One project Hasler attempted to stimulate during his emeritus years was called “Salmon for Peace”. He hoped to bring the governments of Russia and China together around the shared goal of salmon management in the Amur River, which shares borders with both countries. The river’s salmon population is collapsing due to overfishing. He hoped his studies could be used to re-establish lost salmon runs, but the two countries never came together on the idea.

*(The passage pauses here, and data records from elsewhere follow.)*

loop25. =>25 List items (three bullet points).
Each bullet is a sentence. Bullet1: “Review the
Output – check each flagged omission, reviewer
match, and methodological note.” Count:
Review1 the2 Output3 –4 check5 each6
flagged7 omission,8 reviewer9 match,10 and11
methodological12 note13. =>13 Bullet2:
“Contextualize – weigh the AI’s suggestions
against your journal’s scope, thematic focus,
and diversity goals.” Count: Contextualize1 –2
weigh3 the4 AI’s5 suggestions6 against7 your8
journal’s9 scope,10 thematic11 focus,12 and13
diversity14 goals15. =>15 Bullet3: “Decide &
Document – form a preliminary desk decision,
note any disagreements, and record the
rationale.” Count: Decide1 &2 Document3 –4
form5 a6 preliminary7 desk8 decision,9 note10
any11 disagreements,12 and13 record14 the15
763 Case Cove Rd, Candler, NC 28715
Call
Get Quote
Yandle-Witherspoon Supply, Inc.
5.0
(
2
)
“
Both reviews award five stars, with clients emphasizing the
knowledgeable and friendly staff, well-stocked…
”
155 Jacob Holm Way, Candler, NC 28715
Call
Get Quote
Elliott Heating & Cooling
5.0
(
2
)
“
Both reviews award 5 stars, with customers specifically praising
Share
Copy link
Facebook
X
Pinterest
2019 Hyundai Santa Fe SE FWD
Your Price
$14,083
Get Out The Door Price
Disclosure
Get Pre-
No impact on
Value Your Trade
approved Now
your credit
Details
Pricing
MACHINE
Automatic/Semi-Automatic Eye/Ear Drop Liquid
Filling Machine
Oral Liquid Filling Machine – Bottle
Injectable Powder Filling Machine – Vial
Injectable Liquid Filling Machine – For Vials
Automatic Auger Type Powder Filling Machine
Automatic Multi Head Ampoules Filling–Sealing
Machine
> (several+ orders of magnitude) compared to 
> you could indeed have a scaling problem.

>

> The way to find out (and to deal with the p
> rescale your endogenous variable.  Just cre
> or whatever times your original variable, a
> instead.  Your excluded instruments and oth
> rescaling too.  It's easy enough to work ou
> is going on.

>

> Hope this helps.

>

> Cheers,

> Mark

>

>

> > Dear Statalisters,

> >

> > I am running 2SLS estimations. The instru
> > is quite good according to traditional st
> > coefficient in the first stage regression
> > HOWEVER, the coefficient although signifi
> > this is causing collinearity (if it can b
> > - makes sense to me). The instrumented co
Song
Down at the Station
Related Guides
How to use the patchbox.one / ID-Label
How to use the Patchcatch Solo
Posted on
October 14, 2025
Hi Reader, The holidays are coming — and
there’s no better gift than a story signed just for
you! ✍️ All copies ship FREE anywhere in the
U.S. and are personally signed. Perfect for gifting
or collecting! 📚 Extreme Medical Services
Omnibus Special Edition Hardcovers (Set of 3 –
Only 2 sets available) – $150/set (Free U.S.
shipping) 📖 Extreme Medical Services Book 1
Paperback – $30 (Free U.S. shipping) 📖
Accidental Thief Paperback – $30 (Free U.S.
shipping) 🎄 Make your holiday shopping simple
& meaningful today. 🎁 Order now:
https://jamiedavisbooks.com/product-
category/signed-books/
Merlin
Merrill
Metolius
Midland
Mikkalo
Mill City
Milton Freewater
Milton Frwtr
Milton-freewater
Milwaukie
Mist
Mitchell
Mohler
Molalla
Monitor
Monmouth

Arthur was born in 1908 in Lehi, Utah, and graduated from Brigham Young University with a bachelor’s degree in 1932. He earned his Ph.D. in zoology from UW-Madison in 1937. Arthur spoke fluent German, and in 1945, he served as a research analyst with the U.S. Air Force Strategic Bombing Survey in post-World War II Germany. He appreciated the opportunity to visit laboratories and meet with natural scientists that had survived the war, some of whom became longtime colleagues.

Arthur Hasler is survived by his wife, Hatheway, and his children, Sylvia (Thatcher), A. Frederick, Bruce, Mark, Galen and Karl.